As AI evolves from isolated tools into core operational infrastructure, enterprises inherently adopt what analyst Chris Marsh describes as a “cognitive system” embedded across workflows — whether they planned it or not. This shift means that control isn’t just about managing IT resources anymore; it’s about shaping how meaning, judgement, and decision logic are encoded and enforced across business processes. In this new reality, the next big risk for organizations isn’t simply a software bug or failed automation project, but cognitive instability — where AI-driven decisions affect outcomes unpredictably unless strong governance and frameworks are in place.
Traditional IT governance focused on clear, deterministic control points like servers, databases, and human-triggered workflows. By contrast, when AI systems become infrastructure, they continuously interpret data, make inferences, and influence outcomes across enterprise functions — from customer service to supply chain execution — in real time. This requires leaders to rethink control from manual checkpoints to systemic oversight of AI behaviour itself. Companies must now ensure consistency, accuracy, and alignment with business objectives for systems that act independently rather than only when humans initiate specific tasks.
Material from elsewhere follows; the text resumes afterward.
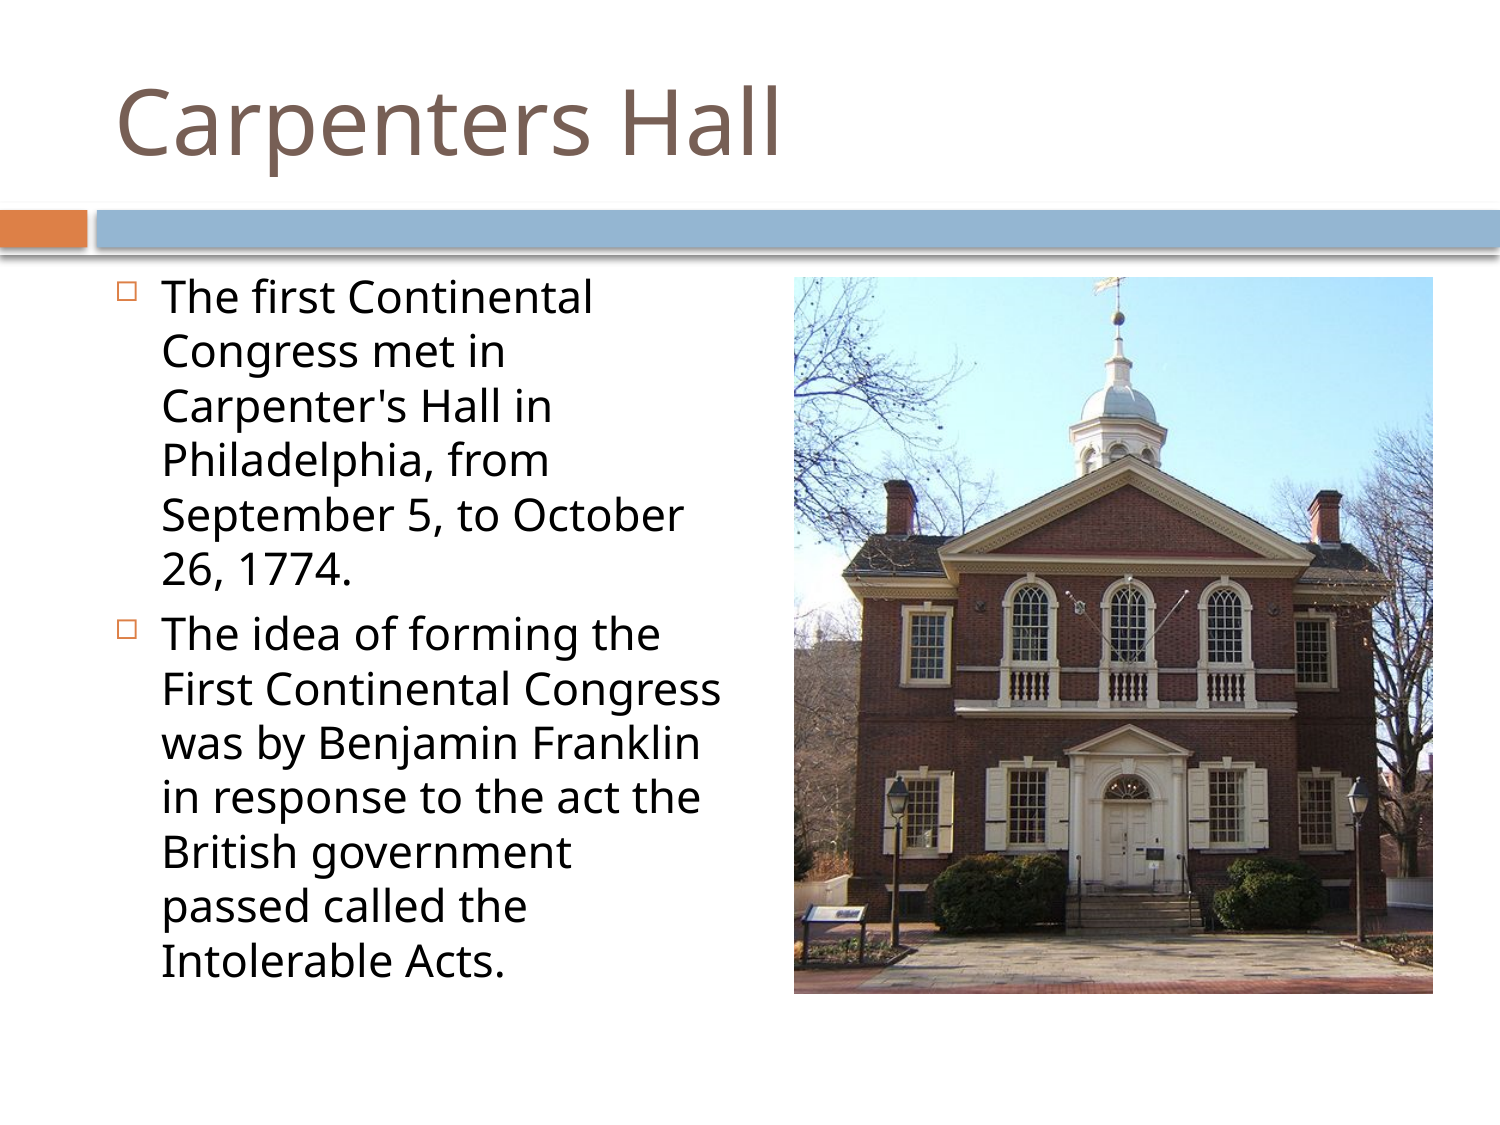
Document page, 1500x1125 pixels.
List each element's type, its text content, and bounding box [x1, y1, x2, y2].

list The first Continental Congress met in Carpenter's Hall in Philadelphia, from September 5, to October 26, 1774. The idea of forming the First Continental Congress was by Benjamin Franklin in response to the act the British government passed called the Intolerable Acts. [99, 260, 738, 1011]
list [794, 277, 1433, 995]
title Carpenters Hall [99, 37, 1438, 200]
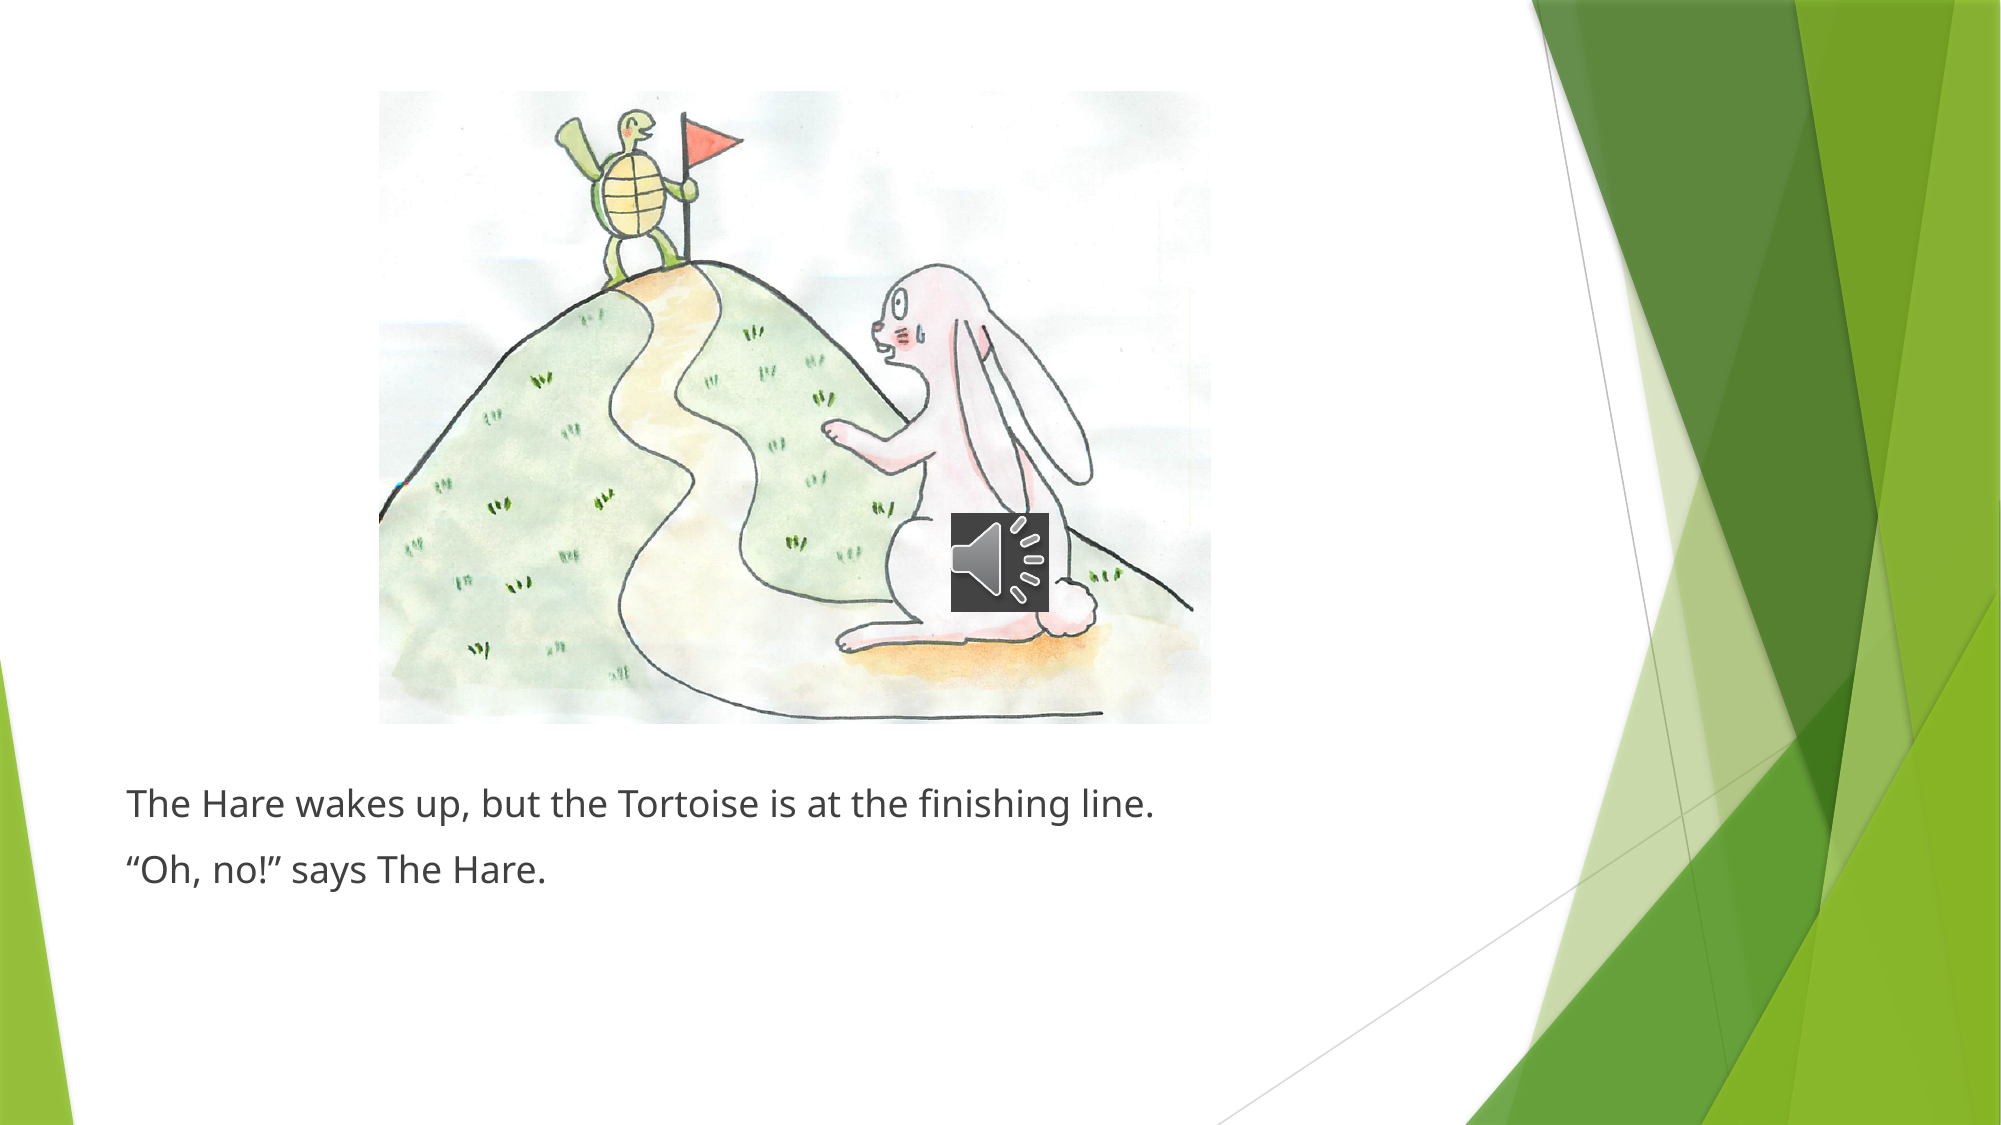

A key part of maintaining control in an AI-driven enterprise is strong governance and operational discipline. This includes defining clear boundaries for autonomous AI actions, establishing standards for data quality and context, and building guardrails that align AI behaviour with organisational policies. It also involves continuous monitoring and feedback loops to spot when AI-generated outcomes drift from expected business rules or generate unintended effects. Without such frameworks, the very systems designed to boost productivity and innovation can introduce new vulnerabilities or amplify existing ones.
Ultimately, embracing AI as infrastructure demands a strategic approach to architecture and governance — treating AI systems as foundational to the business, rather than add-on tools. This means integrating AI planning into enterprise strategy, investing in scalable infrastructure, and aligning data, security, and compliance frameworks with how AI operates in production environments. Enterprises that succeed will be those that balance autonomy with accountability, ensuring AI not only executes tasks efficiently but does so in ways that are predictable, auditable, and aligned with broader organisational goals.